▶ Record excerpts
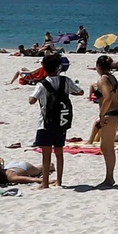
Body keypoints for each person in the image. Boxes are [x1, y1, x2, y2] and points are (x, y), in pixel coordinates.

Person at [28, 53, 77, 189]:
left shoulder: (42, 84)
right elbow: (80, 92)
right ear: (58, 67)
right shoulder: (65, 81)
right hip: (61, 121)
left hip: (45, 123)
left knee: (46, 154)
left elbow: (31, 100)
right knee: (59, 152)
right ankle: (59, 180)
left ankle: (45, 182)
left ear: (44, 67)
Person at [91, 55, 118, 188]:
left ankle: (109, 178)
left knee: (107, 148)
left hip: (110, 115)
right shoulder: (112, 77)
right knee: (106, 147)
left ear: (98, 66)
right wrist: (117, 105)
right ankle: (109, 177)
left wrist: (102, 113)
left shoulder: (102, 79)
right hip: (117, 114)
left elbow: (107, 97)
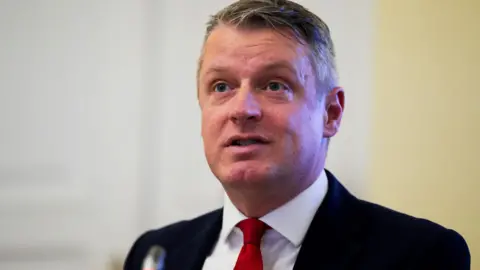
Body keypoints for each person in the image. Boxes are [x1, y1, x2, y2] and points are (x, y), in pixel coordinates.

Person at [124, 0, 470, 269]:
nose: (242, 109)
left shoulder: (422, 256)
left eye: (275, 85)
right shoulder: (157, 252)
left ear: (331, 113)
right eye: (221, 86)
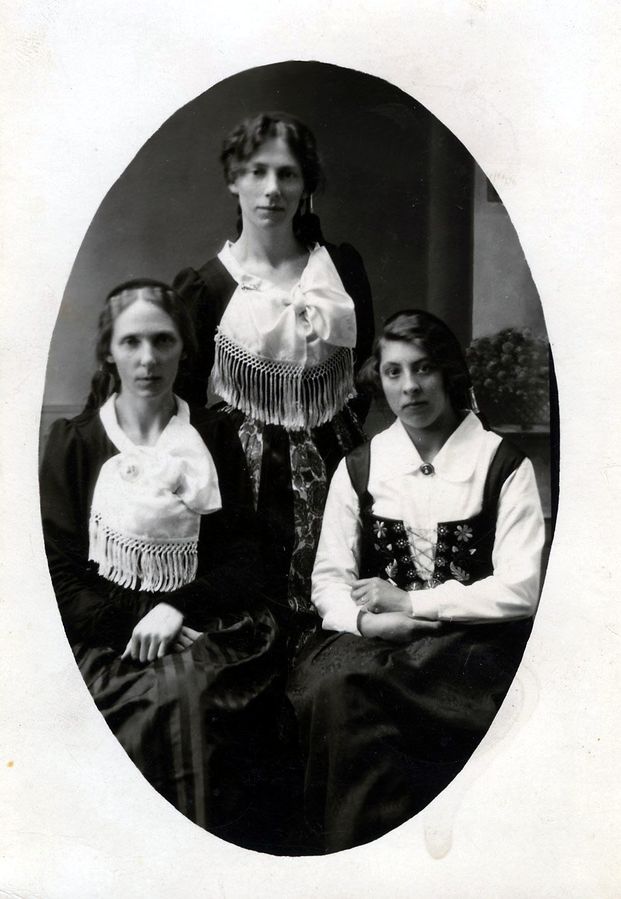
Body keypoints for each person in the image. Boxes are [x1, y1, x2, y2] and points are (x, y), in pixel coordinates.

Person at [287, 309, 546, 853]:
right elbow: (328, 581)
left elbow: (520, 590)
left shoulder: (503, 465)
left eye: (424, 368)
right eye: (394, 372)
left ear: (448, 373)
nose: (410, 386)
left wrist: (412, 602)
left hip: (474, 645)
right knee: (338, 689)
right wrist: (368, 623)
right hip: (379, 640)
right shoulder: (361, 466)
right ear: (379, 380)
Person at [40, 279, 282, 847]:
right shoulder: (74, 442)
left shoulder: (213, 436)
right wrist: (137, 619)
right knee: (137, 708)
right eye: (131, 342)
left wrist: (177, 607)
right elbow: (57, 574)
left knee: (193, 698)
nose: (147, 359)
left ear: (184, 349)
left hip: (203, 622)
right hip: (103, 632)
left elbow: (245, 559)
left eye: (162, 341)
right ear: (109, 351)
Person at [173, 112, 375, 644]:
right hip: (240, 482)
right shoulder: (205, 286)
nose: (272, 189)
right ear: (233, 180)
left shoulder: (340, 270)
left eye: (287, 174)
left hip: (338, 471)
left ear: (307, 184)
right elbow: (183, 406)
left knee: (340, 619)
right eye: (257, 172)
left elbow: (361, 375)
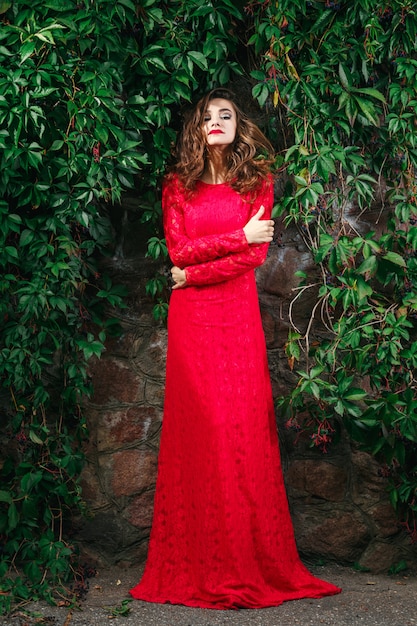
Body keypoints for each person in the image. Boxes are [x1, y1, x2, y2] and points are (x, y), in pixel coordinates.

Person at [129, 87, 341, 609]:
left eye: (225, 115)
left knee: (241, 432)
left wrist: (195, 272)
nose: (216, 122)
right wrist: (233, 238)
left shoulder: (257, 180)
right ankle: (198, 564)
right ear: (196, 129)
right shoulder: (177, 185)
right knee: (199, 434)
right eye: (207, 117)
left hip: (237, 320)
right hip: (193, 327)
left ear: (237, 124)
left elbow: (253, 258)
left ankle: (247, 561)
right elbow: (178, 249)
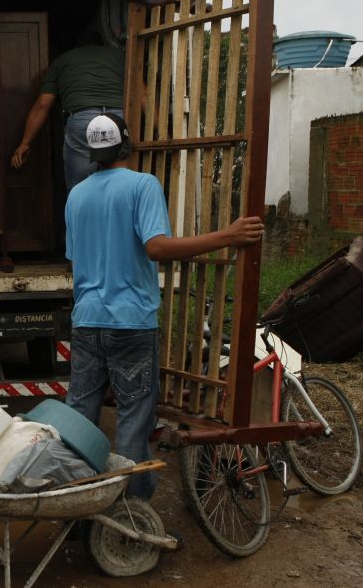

▶ Problem details
Restate, line by line and word for word, everything from the top of the material through the line that contains "right hip: (61, 121)". Leave pictures out.

▶ Answer box
Body keypoints for each person in the image. Boxes are [x1, y1, x2, y2] and points are (x, y), in pixel coordinates.

Person at [28, 53, 77, 189]:
left shoulder: (42, 84)
right elbow: (80, 92)
right ear: (58, 67)
right shoulder: (65, 81)
right hip: (61, 121)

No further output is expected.